В нашем же доме, через площадку, жил Грей.

Черт его знает, почему выбрал себе здесь такое крылатое прозвище этот пятидесятилетний толстяк из провинциальных актеров, ходивший вразвалочку, жирным зобом вперед, как ходят пингвины, – дома, на родине, в его паспорте стояла, я уверен, самая затрапезная фамилия. В голодные послевоенные годы он спекулировал фальшивыми продовольственными карточками, теперь – продавал фальшивые камни. До сих пор не пойму, не терпел я его только за Машу или – за странную, ни через что, кроме разве что блуда, непроцеженную смесь разных качеств, с миру по нитке, составлявшую его тип. Он ловил Машу в тот самый месяц в свою похотливую паутину, как паук мушку. Я почти запретил ему приходить к нам без какой-либо стоящей надобности.

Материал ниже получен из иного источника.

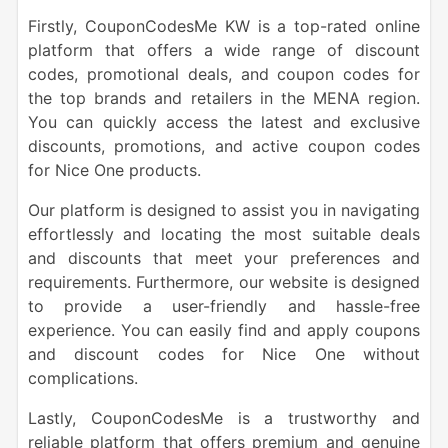
Firstly, CouponCodesMe KW is a top-rated online
platform that offers a wide range of discount
codes, promotional deals, and coupon codes for
the top brands and retailers in the MENA region.
You can quickly access the latest and exclusive
discounts, promotions, and active coupon codes
for Nice One products.
Our platform is designed to assist you in navigating
effortlessly and locating the most suitable deals
and discounts that meet your preferences and
requirements. Furthermore, our website is designed
to provide a user-friendly and hassle-free
experience. You can easily find and apply coupons
and discount codes for Nice One without
complications.
Lastly, CouponCodesMe is a trustworthy and
reliable platform that offers premium and genuine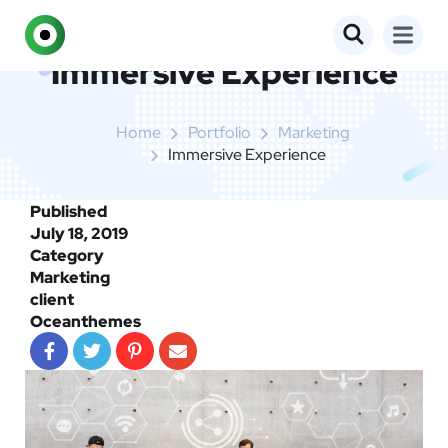
Immersive Experience
Home
Portfolio
Marketing
Immersive Experience
Published
July 18, 2019
Category
Marketing
client
Oceanthemes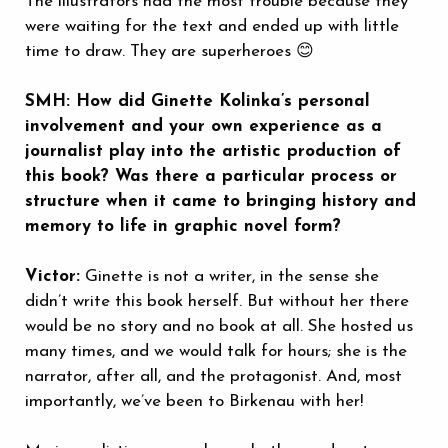
The illustrators had the most trouble because they
were waiting for the text and ended up with little
time to draw. They are superheroes 😊
SMH: How did Ginette Kolinka’s personal
involvement and your own experience as a
journalist play into the artistic production of
this book? Was there a particular process or
structure when it came to bringing history and
memory to life in graphic novel form?
Victor:
Ginette is not a writer, in the sense she
didn’t write this book herself. But without her there
would be no story and no book at all. She hosted us
many times, and we would talk for hours; she is the
narrator, after all, and the protagonist. And, most
importantly, we’ve been to Birkenau with her!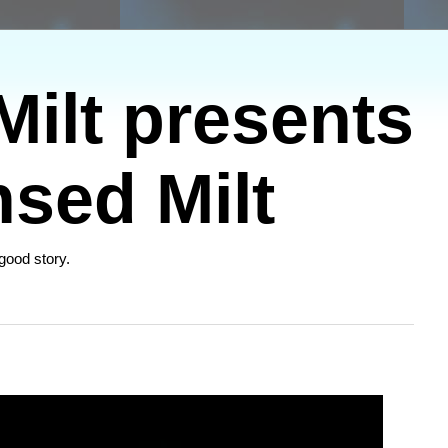
ilt presents
sed Milt
 good story.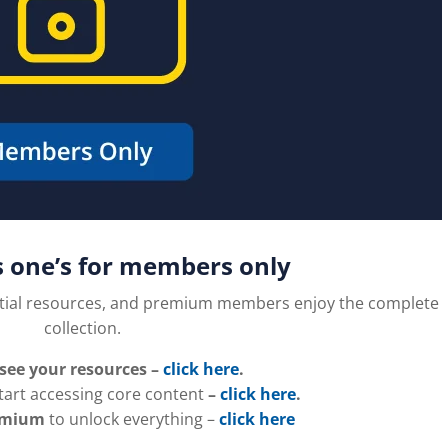
s one’s for members only
tial resources, and premium members enjoy the complete
collection.
 see your resources –
click here
.
tart accessing core content
–
click here
.
emium
to unlock everything –
click here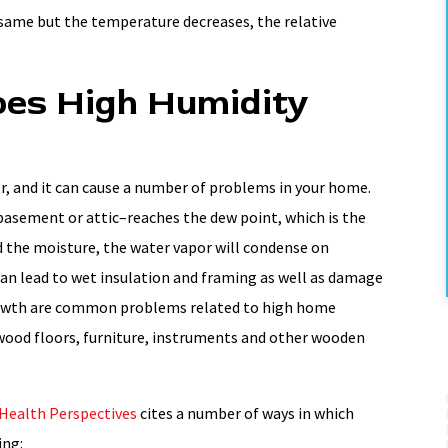
 same but the temperature decreases, the relative
es High Humidity
r, and it can cause a number of problems in your home.
basement or attic–reaches the dew point, which is the
d the moisture, the water vapor will condense on
can lead to wet insulation and framing as well as damage
owth are common problems related to high home
 wood floors, furniture, instruments and other wooden
Health Perspectives
cites a number of ways in which
ing: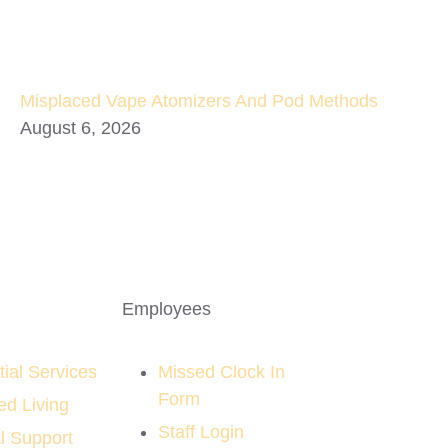
Misplaced Vape Atomizers And Pod Methods
August 6, 2026
Employees
ial Services
Missed Clock In
Form
ed Living
Staff Login
l Support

Он все-таки пришел. В самый, пожалуй, критический вечер, когда Маша с пронзающей мое сердце виноватой улыбкой то и дело зевала в наспех собранный горсточкой розовый маникюр, а я, в поисках развлекательных тем, истощился вконец.

– Попробуй походить на руках – ты ведь занимался в юности акробатикой! – шепнула жена, – и тут как раз позвонили.

– По делу, по делу… – заворковал Грей уж с порога, обслюнив сперва женину ручку, а потом и Машину, особенно вслух и противно. – Касательно Машеньки… Для нее наклевывается один интереснейший гешефт…

– Она что, поручила вам разыскивать для нее гешефты? – спросил я.

– Что-то особенное! – торопился он, представившись, что не слышал вопроса. – Ателье мод. Русская директриса, приятельница, так сказать… Ищет помощниц. И не просто смазливеньких, но сшибающих с ног. Извините, цыпочка, я предложил вас…

Он повернул к Маше кресло и наезжал сейчас на ее качалку, как танк. Мне видна была только желтая плешь и пониже – багровая жирная складка на шее.

– А какие наряды, Боже ты мой, какие наряды! Понятное дело, и гонорар… Моденшау, банкет заключительный, пресса… Перспективы немалые!..

У него был подход: вместе с «жужжанием», Маша обожала всякую попышней к нему декорацию – люстры, бело-пиджачных лакеев, свист разлетающегося шелка, ресторанную музыку… Увы! за вскинутыми навстречу этому удаву ресницами весенняя зелень – я видел – ожила и взблестнула, словно поддутая ветром.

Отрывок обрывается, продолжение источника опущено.